Philosopher Nathaniel Brandon wrote that “…self respect is one asset no one can afford to lose.” And the writer, Kingsley Amis added, “Surrendered even for the best of reasons, it’s gone for certain and forever.”
An exemplary portrayal of self-respect abandoned is found in Herman Wouk’s Pulitzer Prize winning novel, The Caine Mutiny. (Later, a superb movie starring Fred MacMurray as Keefer and Humphrey Bogart as Captain Queeg).
Lt. Keefer, third- in- command on the Caine, portrays a type that is alive and well. We find them in every sphere and sector of modern life—the individual who refuses to stand up and be counted when it counts.
In this World War II sea story, Captain Queeg takes command of an old destroyer-minesweeper operating in the Pacific Theater. After a series of bungled incidents aboard ship, Keefer concludes Queeg is either crazy or incompetent. He becomes outspoken among other officers and persuasive in sparking the revolt. Finally, in the crisis of a wild typhoon off the Philippines in December 1944, with the ship in mortal danger, and Queeg unable to function, executive officer Maryk relieves Queeg of command.
With Maryk at the helm, the Caine stabilizes and survives a typhoon.
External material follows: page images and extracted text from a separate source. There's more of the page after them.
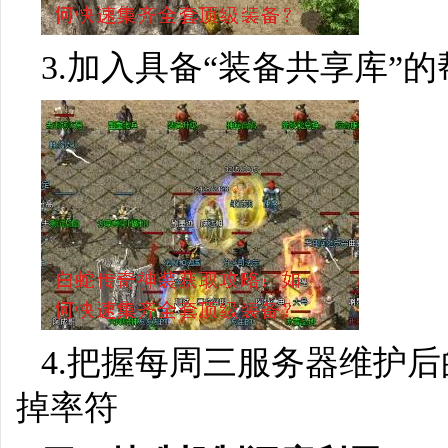
3.加入具备“装备共享库”
4.把握每周三服务器维护
掉率符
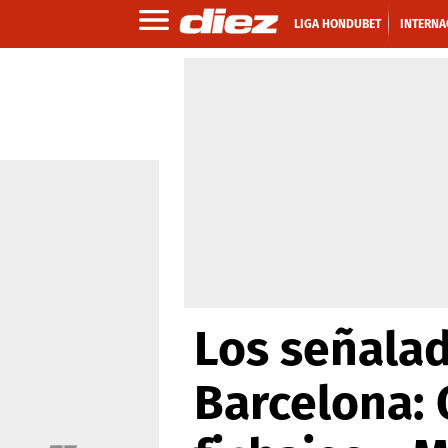
LIGA HONDUBET
INTERNA
Los señalad
Barcelona:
However, he is charged with mutiny and court martialed.
During court martial proceedings, Keefer is called as a witness for the prosecution. There he refuses to testify consistently with his numerous declarations of Queeg’s incompetency. In addition, he declines to support Maryk’s action that saved the ship. In essence, Keefer failed to affirm the very ideas he espoused so vigorously in private.
Maryk is acquitted. At the victory celebration, defense counsel charges Keefer with wanting to get Queeg all along “…while keeping your own skirts white and starchy.” Keefer can muster no response.
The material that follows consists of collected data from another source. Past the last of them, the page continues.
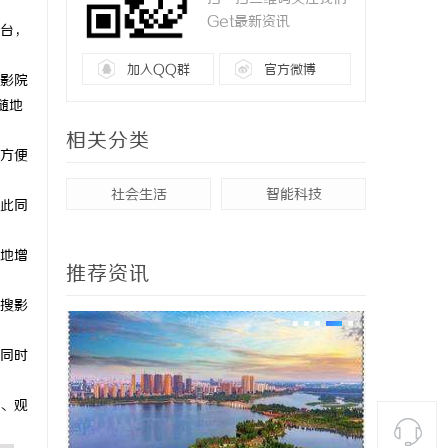
Get最新资讯
台，
加入QQ群
官方微博
影院
随地
相关分类
方便
社会生活
智能科技
此同
地增
推荐资讯
搜影
同时
、观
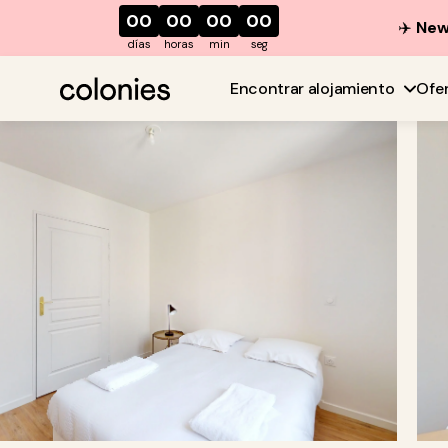
00
00
00
00
✈️
New 
días
horas
min
seg
Encontrar alojamiento
Ofe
A colleague who sometimes disagreed with him said of Earl Warren, Governor of California and Chief Justice of the U.S Supreme Court, that “Warren stood up and was counted on every great issue of his age.”
The greatest single motivation for performance with integrity in the intent to maintain one’s self-respect. And, self-respect demands that we know what we stand for, that we are willing to stand for it, so others will know, too.